WELLINGTON – A powerful earthquake rattled major cities across New Zealand on Friday, sending terrified office workers fleeing as central Wellington shook “like jelly,” but authorities reported no major damage.
The 6.5-magnitude quake struck at 2:31 p.m. near an area where a series of temblors occurred last month, the U.S. Geological Survey said. The latest jolt was felt from Christchurch to Auckland.
The U.S. agency, which initially measured the quake at magnitude 6.8, said it was centered 5 km east of the town of Seddon at a relatively shallow depth of 9.9 km.
A cluster of major aftershocks measuring up to 5.9 followed, but no tsunami alert was issued.

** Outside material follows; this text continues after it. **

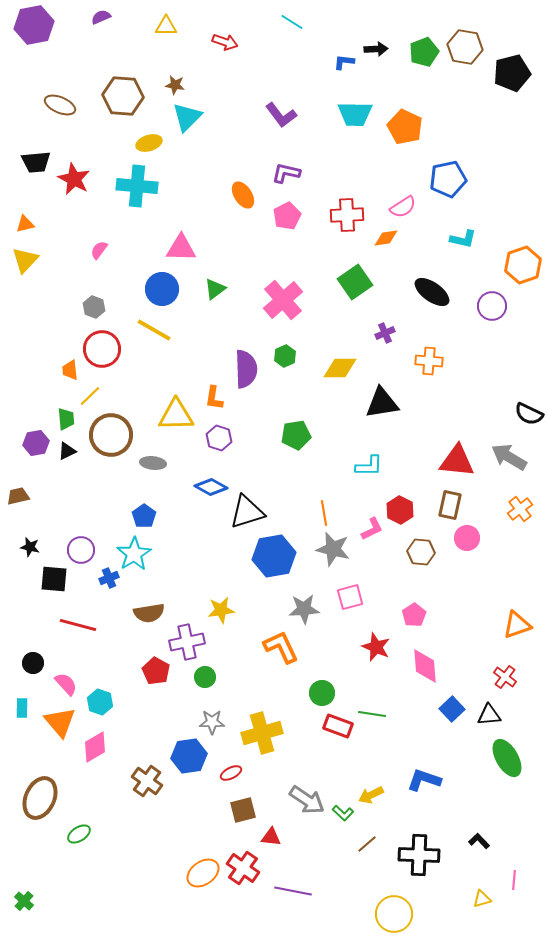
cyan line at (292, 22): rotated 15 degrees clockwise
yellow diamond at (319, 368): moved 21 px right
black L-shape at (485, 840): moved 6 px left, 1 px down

The quake caused violent jolts in Wellington, where office workers dived under their desks for cover as buildings swayed and police had to rescue a number of people trapped in lifts.
“Lots of aftershocks. ‘Beehive’ wobbling around like a jelly, but all OK,” Economic Development Minister Steven Joyce said on Twitter, referring to New Zealand’s distinctive parliament building in Wellington.
Local resident Juli Ryan tweeted: “That was pretty wild, I was sitting in my parked car watching buildings shake like leaves.”
Other witnesses said the powerful shaking felt like a jackhammer and left them struggling to stay on their feet.
“I feel a bit queasy, it was swaying so much. I waited about 10 seconds and got under my table, then we decided to get out,” Sam Stanley, who works in the New Zealand stock exchange building, told Fairfax Media.
Workers poured into the streets as aftershocks continued to rock high-rise buildings through the afternoon, with businesses telling employees to leave early and get out of the downtown area, causing gridlock in the capital.
Trains were also out of action due to potential danger from buckled rails, leaving masses of commuters struggling to get home.
There were power cuts to areas of the South Island, where a rockfall closed the major highway.
Police said there was some damage to buildings in the area, but no major injuries or significant damage were reported anywhere in the country.